--- Start ---
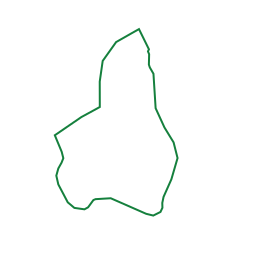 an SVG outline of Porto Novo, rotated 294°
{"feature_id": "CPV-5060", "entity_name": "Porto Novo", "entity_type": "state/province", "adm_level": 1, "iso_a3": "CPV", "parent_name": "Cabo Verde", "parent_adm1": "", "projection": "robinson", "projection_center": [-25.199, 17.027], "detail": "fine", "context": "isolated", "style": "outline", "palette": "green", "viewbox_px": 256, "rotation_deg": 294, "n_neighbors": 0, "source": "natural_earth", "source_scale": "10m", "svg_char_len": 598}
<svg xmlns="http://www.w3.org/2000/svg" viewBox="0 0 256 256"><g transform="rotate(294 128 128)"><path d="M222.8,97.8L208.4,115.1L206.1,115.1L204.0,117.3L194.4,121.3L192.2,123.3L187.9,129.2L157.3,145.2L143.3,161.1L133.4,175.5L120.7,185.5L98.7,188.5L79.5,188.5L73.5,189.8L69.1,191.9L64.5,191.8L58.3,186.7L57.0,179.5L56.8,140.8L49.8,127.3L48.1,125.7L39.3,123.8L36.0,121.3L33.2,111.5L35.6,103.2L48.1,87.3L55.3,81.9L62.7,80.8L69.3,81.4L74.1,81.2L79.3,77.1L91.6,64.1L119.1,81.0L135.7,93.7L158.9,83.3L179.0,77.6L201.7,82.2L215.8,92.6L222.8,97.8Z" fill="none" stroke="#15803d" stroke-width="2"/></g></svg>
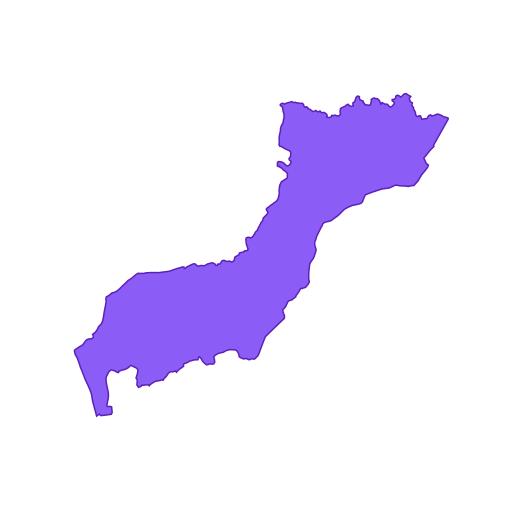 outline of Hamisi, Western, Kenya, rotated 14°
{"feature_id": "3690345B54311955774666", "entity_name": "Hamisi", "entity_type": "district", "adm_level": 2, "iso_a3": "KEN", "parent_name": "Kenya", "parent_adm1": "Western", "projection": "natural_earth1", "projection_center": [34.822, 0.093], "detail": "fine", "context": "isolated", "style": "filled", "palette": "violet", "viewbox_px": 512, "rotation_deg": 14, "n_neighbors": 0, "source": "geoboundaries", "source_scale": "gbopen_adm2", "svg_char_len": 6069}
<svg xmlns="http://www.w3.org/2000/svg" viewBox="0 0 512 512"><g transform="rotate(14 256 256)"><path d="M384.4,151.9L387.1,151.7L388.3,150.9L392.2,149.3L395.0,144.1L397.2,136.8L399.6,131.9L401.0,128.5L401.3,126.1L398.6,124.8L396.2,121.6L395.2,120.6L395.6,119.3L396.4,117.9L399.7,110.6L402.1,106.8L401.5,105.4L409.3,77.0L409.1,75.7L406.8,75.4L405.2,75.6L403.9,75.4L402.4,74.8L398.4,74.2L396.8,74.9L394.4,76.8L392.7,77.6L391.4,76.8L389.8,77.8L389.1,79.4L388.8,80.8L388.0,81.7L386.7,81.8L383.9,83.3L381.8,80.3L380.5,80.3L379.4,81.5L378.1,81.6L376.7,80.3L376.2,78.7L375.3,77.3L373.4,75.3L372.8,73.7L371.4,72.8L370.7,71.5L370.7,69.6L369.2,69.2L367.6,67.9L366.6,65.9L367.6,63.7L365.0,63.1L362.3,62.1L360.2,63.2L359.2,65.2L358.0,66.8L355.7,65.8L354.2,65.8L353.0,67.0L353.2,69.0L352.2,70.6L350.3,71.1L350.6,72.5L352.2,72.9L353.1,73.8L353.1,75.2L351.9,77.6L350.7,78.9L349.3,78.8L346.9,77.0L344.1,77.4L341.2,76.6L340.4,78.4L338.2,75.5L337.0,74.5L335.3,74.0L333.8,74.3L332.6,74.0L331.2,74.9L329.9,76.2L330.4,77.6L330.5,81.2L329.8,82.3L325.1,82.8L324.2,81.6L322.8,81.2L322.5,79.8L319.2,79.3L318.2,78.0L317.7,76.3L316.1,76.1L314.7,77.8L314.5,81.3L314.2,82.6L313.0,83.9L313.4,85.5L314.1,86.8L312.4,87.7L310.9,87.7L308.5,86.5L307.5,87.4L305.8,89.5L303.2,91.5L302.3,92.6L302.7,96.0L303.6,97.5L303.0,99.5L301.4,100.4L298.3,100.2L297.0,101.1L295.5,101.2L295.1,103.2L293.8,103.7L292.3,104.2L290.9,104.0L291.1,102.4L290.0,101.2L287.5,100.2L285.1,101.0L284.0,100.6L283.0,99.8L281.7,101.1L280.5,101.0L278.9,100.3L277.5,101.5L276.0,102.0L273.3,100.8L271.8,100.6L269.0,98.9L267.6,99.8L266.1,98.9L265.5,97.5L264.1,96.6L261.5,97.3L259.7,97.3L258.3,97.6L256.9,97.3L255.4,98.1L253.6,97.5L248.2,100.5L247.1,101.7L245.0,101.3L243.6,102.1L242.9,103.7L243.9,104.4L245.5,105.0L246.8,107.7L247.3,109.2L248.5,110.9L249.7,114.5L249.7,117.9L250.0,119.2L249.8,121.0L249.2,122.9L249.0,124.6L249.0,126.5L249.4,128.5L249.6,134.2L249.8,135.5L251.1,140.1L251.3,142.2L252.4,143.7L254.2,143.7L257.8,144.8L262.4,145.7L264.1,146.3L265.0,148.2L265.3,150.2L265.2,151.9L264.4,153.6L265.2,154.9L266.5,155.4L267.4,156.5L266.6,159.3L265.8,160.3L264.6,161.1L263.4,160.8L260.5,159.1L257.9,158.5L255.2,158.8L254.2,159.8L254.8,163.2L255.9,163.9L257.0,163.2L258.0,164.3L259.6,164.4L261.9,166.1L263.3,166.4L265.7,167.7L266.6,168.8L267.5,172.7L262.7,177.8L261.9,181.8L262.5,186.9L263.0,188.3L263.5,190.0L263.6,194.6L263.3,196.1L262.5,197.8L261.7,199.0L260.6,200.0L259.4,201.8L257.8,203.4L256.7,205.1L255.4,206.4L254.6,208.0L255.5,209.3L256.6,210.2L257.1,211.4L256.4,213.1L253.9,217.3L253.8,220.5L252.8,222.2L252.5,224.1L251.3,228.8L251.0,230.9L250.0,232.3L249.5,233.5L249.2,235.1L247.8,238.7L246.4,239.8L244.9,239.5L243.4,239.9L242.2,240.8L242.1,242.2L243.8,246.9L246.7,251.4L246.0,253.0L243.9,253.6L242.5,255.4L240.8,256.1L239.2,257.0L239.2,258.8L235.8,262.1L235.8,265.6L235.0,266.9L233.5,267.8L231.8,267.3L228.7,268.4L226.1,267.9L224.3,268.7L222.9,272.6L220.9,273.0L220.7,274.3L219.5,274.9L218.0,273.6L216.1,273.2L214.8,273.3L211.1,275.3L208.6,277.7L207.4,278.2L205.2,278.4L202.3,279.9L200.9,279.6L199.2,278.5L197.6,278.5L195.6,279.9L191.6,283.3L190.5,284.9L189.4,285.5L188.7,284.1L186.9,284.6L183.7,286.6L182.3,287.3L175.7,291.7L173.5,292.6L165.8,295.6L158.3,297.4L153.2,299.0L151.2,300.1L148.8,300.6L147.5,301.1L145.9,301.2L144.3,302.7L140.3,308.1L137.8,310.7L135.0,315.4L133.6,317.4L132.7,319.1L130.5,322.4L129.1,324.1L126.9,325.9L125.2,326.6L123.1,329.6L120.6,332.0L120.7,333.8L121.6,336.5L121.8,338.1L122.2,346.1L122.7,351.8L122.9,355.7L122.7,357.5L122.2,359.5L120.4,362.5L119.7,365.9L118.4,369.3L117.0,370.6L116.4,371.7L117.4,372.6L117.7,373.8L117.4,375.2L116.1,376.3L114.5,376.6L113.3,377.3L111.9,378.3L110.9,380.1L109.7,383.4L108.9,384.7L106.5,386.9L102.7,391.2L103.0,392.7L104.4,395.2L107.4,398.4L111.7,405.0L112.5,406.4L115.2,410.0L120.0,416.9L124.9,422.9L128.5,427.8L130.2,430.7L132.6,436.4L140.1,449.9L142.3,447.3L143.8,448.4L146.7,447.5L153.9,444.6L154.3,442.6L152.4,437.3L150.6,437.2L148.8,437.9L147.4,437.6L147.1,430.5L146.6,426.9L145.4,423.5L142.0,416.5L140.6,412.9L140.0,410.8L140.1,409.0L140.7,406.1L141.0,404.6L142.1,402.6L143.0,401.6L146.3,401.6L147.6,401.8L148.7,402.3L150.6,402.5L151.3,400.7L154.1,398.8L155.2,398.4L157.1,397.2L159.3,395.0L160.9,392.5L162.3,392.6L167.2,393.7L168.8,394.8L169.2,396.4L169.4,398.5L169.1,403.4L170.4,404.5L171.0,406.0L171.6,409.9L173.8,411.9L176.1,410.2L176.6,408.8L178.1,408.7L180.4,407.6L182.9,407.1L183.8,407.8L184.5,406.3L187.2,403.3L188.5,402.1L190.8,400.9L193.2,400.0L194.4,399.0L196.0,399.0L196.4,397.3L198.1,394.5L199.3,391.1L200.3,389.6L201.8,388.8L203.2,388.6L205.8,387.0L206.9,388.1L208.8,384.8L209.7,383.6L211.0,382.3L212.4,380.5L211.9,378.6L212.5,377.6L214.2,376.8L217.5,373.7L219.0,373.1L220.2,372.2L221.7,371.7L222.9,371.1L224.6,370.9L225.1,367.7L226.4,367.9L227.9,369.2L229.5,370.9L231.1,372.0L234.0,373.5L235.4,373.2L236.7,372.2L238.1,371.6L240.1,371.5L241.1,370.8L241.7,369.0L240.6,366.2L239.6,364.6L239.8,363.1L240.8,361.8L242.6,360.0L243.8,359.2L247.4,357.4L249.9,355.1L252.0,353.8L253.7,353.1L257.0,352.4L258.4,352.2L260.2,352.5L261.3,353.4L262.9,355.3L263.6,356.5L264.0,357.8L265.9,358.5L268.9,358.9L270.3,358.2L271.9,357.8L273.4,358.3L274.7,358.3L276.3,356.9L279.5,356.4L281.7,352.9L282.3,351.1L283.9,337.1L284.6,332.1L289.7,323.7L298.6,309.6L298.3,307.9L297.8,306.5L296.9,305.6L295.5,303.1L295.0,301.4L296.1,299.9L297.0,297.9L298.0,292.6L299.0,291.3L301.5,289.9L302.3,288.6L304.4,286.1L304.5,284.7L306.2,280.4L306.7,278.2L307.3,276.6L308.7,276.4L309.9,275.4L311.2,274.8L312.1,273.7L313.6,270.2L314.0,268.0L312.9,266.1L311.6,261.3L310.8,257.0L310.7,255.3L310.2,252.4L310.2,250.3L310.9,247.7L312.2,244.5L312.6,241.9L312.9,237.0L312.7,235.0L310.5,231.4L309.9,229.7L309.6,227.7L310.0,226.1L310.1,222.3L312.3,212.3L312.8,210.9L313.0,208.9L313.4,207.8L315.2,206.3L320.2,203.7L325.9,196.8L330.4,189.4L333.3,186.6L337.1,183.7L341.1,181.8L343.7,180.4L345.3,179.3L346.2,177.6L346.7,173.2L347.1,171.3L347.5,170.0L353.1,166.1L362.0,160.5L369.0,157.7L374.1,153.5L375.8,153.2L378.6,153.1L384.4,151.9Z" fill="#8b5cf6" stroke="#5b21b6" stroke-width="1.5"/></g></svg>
--- End ---
--- Start ---
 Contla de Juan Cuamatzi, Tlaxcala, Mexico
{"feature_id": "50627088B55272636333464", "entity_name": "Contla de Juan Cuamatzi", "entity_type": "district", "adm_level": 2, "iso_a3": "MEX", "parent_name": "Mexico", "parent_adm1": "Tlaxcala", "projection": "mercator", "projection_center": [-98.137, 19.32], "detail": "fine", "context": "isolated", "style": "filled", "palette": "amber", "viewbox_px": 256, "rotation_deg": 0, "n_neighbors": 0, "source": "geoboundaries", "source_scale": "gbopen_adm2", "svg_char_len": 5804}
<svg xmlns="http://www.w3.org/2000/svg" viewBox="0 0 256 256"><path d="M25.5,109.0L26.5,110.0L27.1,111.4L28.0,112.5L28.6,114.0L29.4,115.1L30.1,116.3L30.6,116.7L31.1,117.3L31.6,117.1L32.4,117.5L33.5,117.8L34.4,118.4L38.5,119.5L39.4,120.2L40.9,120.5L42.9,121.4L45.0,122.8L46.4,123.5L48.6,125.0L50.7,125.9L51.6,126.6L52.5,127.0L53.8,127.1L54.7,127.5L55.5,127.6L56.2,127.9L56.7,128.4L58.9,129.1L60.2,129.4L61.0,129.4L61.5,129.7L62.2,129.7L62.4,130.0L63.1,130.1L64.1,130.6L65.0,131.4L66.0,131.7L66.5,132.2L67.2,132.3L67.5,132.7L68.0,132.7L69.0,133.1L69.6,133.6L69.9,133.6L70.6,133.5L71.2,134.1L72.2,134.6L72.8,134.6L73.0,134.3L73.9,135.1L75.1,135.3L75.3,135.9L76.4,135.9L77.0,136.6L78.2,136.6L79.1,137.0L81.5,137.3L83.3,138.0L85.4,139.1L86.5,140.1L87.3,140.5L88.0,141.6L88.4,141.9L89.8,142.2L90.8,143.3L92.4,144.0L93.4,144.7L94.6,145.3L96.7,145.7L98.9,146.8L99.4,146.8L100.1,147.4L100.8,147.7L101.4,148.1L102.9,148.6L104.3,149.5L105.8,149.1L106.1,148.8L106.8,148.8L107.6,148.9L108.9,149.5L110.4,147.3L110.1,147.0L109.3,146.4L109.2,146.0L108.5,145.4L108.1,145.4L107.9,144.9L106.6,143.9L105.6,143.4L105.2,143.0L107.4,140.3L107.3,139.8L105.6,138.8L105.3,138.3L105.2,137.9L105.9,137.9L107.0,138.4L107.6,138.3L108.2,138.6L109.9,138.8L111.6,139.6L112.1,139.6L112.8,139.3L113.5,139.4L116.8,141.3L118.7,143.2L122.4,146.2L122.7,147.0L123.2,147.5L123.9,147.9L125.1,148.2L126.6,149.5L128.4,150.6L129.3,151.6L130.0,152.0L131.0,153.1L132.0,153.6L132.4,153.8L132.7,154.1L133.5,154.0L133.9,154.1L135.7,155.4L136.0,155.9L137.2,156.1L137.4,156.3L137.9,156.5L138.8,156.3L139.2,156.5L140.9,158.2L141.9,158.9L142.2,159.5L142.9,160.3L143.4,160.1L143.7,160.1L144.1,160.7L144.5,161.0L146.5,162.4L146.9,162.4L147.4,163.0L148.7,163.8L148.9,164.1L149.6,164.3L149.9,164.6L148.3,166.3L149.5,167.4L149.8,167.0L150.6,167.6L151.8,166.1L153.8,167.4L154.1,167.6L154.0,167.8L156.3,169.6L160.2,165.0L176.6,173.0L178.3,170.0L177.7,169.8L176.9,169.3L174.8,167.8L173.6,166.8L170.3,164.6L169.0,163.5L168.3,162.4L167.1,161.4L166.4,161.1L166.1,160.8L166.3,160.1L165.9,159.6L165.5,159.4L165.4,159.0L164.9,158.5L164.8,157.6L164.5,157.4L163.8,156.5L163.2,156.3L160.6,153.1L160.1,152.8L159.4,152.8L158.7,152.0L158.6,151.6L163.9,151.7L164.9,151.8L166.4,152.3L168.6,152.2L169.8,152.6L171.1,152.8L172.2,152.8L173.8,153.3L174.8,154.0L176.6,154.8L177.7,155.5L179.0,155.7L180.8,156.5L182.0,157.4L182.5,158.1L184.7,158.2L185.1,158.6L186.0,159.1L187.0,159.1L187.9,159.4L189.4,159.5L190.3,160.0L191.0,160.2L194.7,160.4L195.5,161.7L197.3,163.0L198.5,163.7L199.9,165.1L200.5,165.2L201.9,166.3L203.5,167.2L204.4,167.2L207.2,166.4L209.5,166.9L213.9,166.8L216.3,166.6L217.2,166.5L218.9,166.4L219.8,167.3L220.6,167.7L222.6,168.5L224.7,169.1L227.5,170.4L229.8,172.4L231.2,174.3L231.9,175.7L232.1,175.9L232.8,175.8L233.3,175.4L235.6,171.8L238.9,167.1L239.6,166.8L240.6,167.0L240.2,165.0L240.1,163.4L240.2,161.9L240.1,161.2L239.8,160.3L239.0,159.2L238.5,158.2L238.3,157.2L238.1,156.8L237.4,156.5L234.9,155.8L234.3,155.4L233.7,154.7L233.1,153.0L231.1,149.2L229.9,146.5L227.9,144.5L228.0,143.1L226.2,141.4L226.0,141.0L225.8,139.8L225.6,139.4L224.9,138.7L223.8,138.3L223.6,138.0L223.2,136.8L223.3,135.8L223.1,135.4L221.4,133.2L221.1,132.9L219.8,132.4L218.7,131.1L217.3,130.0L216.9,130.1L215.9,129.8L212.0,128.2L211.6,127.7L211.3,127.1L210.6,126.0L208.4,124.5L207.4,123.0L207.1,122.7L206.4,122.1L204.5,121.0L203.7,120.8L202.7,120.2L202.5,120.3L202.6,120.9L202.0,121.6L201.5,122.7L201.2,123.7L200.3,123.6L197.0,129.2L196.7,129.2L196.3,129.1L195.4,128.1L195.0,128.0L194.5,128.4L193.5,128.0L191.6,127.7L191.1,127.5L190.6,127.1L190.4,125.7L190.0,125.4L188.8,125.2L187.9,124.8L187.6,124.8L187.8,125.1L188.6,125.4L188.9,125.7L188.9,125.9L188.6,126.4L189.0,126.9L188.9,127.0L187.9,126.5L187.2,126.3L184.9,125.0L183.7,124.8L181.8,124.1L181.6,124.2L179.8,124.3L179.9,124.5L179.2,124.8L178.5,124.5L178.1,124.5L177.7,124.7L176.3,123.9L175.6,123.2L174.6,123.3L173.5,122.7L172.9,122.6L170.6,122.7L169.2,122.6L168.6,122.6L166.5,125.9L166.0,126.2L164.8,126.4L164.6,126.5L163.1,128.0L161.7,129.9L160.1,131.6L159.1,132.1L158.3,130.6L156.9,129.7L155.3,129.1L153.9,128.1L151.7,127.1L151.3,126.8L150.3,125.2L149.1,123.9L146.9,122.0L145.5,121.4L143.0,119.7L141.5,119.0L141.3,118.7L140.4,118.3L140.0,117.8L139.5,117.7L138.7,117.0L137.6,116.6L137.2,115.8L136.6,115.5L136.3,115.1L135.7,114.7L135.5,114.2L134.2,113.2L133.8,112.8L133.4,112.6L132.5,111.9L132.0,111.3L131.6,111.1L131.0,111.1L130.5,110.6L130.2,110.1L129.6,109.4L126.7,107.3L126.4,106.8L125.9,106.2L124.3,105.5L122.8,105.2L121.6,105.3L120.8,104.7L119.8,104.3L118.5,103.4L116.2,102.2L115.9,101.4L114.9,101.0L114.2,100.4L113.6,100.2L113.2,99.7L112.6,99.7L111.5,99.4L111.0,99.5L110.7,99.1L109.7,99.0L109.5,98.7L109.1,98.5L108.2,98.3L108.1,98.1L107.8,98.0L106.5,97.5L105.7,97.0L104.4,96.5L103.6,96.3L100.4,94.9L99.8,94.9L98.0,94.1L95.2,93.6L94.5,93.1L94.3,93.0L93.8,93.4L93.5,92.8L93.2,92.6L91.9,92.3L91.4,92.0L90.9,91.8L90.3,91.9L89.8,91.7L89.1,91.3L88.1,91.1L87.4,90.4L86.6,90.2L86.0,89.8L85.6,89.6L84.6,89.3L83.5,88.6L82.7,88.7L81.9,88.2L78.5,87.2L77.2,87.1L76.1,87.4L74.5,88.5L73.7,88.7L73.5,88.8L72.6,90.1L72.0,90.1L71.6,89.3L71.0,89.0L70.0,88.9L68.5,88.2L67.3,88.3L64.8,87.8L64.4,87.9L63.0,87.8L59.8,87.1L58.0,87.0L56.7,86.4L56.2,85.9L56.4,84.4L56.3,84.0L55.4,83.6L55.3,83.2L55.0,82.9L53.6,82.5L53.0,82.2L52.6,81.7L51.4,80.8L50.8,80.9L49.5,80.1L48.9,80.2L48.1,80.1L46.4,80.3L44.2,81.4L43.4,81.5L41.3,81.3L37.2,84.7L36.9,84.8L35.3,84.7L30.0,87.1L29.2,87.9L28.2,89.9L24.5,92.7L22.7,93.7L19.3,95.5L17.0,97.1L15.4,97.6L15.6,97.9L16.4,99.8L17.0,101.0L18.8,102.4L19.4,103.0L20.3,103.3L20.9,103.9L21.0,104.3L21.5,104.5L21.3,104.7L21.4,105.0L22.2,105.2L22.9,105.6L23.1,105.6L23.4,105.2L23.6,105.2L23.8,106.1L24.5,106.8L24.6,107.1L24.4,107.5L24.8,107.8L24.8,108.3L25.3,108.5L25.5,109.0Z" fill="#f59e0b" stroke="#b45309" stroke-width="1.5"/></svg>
--- End ---
[THE PROBLEM]
How many lines of the material above contain the string "Mexico"? Reply with the number alone.

[COMPLETED TASK]
2